In her works, Birke J. Bertelsmeier wants to “make her audience wonder”. She likes to create surprises, unexpected approaches and subtly built-in irritations in a highly imaginative way.
Birke J. Bertelsmeier once said that “I dream a lot musically” and tries to realise this in her scores through taking great pleasure in experimenting to come as close to the sound vision as possible.
For Bertelsmeier’s music theatre piece “Gib mir Dein” (“Give me your”), she was inspired by the 1974 film “Young Frankenstein” by Mel Brooks. Whilst Bertelmeier uses the young Frankenstein’s exclamation “It could work” as a recurring theme throughout the piece, she equally refers to the latest medical experiments in the service of eternal life by means of transplants of healthy “body spare parts” as well as Thomas Mann’s Indian legend “The Exchanged Heads” which served as a philosophical impulse for her.

[Data extracted from a collection]
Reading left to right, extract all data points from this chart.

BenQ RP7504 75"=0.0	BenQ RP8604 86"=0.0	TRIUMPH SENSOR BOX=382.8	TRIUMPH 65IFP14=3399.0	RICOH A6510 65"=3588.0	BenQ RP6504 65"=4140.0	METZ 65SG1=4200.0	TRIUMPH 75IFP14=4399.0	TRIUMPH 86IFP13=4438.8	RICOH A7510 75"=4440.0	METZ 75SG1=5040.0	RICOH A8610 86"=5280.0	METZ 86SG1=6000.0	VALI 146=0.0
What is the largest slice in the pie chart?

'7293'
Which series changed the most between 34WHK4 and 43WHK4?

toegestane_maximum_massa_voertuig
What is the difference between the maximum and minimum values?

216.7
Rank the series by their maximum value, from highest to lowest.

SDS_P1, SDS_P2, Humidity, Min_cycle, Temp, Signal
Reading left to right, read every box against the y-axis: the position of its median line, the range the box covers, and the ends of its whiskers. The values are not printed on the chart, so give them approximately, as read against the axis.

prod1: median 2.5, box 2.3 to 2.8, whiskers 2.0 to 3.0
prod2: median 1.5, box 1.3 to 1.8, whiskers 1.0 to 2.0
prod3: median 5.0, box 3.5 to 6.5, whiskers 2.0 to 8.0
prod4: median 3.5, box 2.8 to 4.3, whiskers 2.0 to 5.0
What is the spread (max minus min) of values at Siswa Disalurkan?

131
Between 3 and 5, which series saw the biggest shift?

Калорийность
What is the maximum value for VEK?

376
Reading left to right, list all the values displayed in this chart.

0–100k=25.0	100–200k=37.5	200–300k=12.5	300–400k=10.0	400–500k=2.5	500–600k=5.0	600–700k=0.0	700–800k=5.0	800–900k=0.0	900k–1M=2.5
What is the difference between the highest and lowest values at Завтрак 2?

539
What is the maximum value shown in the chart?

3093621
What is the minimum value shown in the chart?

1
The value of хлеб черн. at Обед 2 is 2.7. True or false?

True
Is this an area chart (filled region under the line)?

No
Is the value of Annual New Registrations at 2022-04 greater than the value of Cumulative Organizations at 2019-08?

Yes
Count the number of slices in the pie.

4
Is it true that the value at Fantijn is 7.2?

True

> **Exercises to complete**:
• a. In the passage on Birke J. Bertelsmeier, what is she trying to achieve when she experiments in her scores? Answer in one to three sentences.
• b. Repeat the part of the passage on Birke J. Bertelsmeier between "In her works, Birke" and "impulse for her.", inclusive.

> **Responses for each task**:
• a. She experiments to come as close as possible to the sound vision she has in mind. This is her way of realizing in her scores what she describes as dreaming a lot musically.

• b.
In her works, Birke J. Bertelsmeier wants to “make her audience wonder”. She likes to create surprises, unexpected approaches and subtly built-in irritations in a highly imaginative way.
Birke J. Bertelsmeier once said that “I dream a lot musically” and tries to realise this in her scores through taking great pleasure in experimenting to come as close to the sound vision as possible.
For Bertelsmeier’s music theatre piece “Gib mir Dein” (“Give me your”), she was inspired by the 1974 film “Young Frankenstein” by Mel Brooks. Whilst Bertelmeier uses the young Frankenstein’s exclamation “It could work” as a recurring theme throughout the piece, she equally refers to the latest medical experiments in the service of eternal life by means of transplants of healthy “body spare parts” as well as Thomas Mann’s Indian legend “The Exchanged Heads” which served as a philosophical impulse for her.